| APPLY WHAT YOU READ |
A. In the factor V Leiden excerpt, explain what the text gives as support for allowing laboratories to use any accepted technical approach for the mutation test.
B. In the factor V Leiden excerpt, retype the passage that begins at the words "Recommendation 7" and stops after "molecular genetic testing.".

| DOCUMENT EXCERPT |
7. What are the recommended methodologies and quality assurance standards for performing these tests?
When performed properly using standard techniques, the factor V Leiden mutation test has extremely low false-negative and false-positive rates, whether done by restriction endonuclease digestion of PCR amplicons (AMP-FLPs), allele-specific PCR, allele-specific oligonucleotide probe hybridization, or other validated manual or automated methods. The traditional functional APC resistance test has very high sensitivity but suboptimal specificity for factor V Leiden.
Recommendation 7
The factor V Leiden mutation test should be performed using any of the accepted technical approaches as long as they have been properly validated by the laboratory, while adhering to current ACMG/CAP quality assurance guidelines for molecular genetic testing.
8. What are the appropriate pre- and postanalytic procedures to be followed in factor V Leiden testing?
Factor V Leiden testing is well established in mainstream medicine and is used by physicians from numerous specialties including hematology, internal medicine, primary care, and obstetrics. It is important that the genetic implications of factor V Leiden DNA test results be explained adequately by the health care professional conveying the test results to the patient.

| INFORMATION GIVEN |
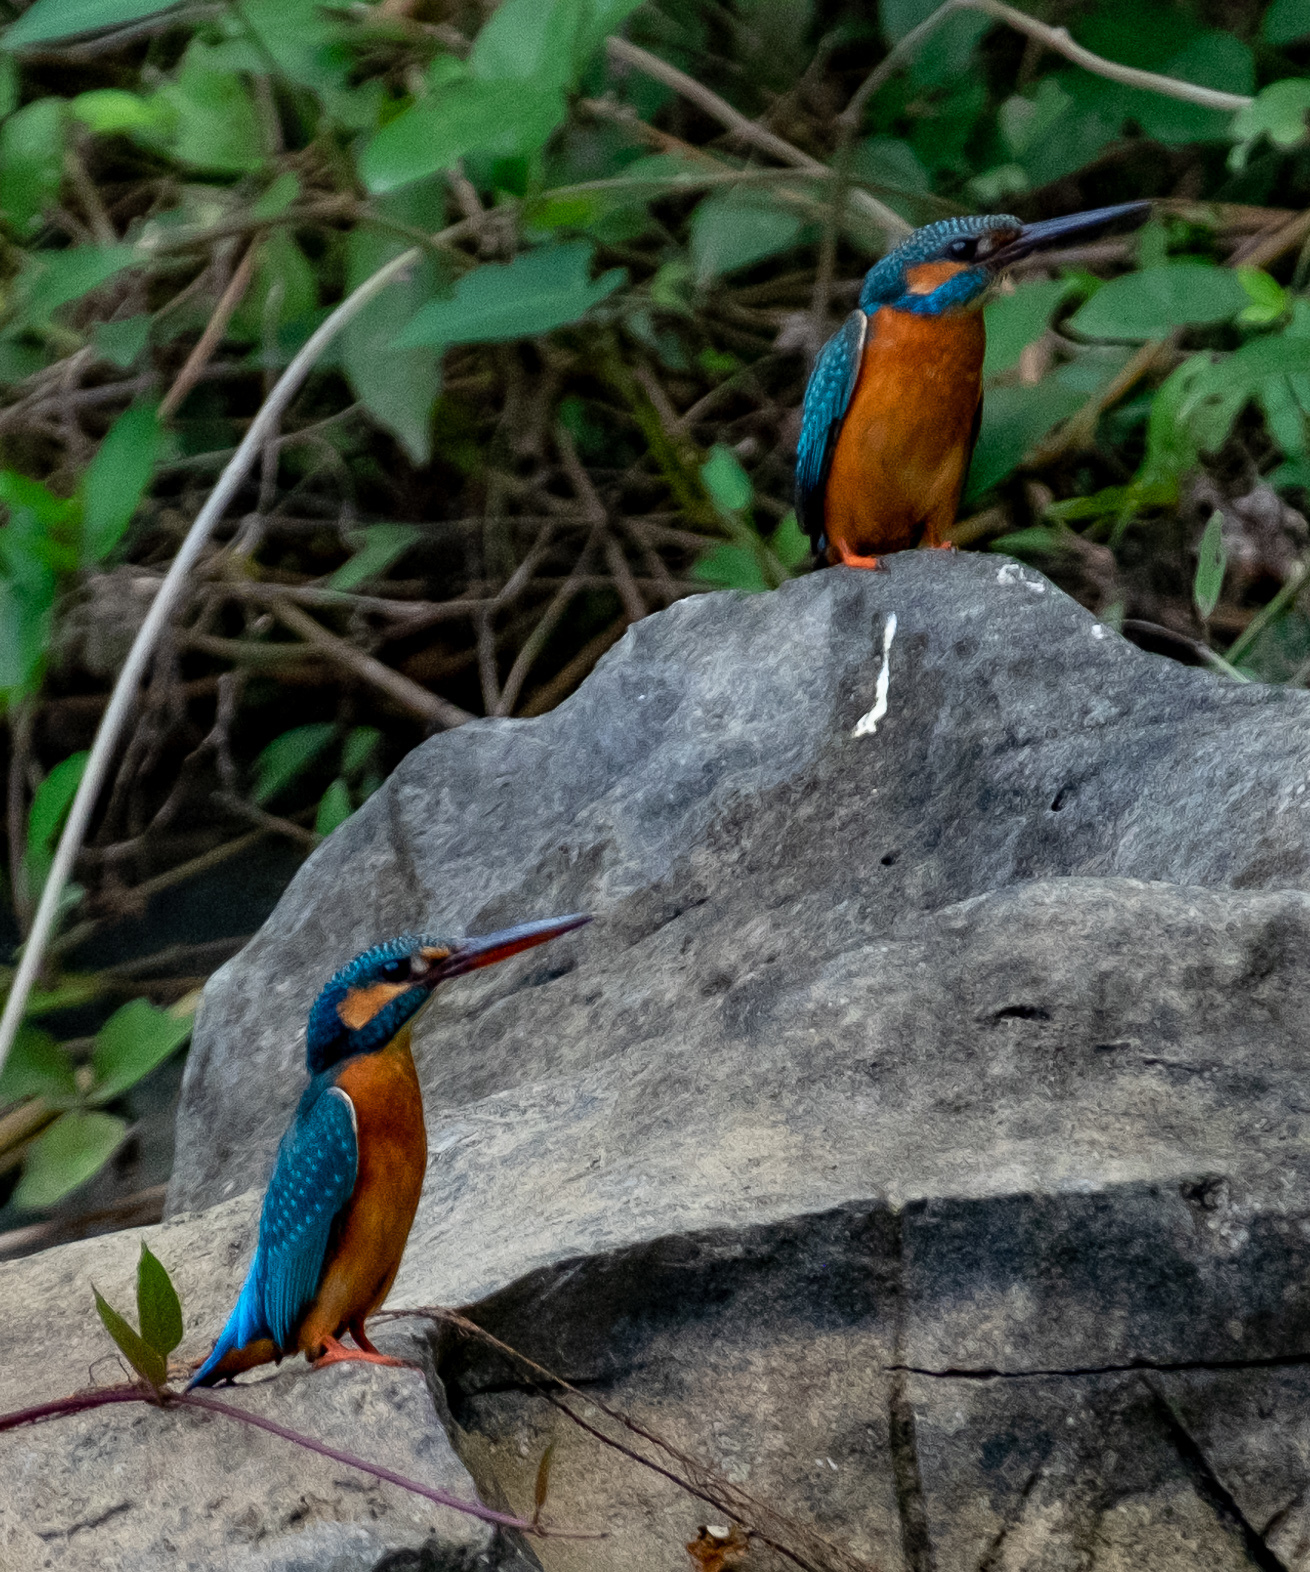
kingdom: Animalia
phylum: Chordata
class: Aves
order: Coraciiformes
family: Alcedinidae
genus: Alcedo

| ANSWERS IN ORDER |
A. When performed properly with standard techniques, the factor V Leiden mutation test has extremely low false-negative and false-positive rates. This holds whether it is done by restriction endonuclease digestion of PCR amplicons, allele-specific PCR, allele-specific oligonucleotide probe hybridization, or another validated manual or automated method. Any such approach is therefore acceptable if the laboratory has properly validated it and follows current ACMG/CAP quality assurance guidelines.

B.
Recommendation 7
The factor V Leiden mutation test should be performed using any of the accepted technical approaches as long as they have been properly validated by the laboratory, while adhering to current ACMG/CAP quality assurance guidelines for molecular genetic testing.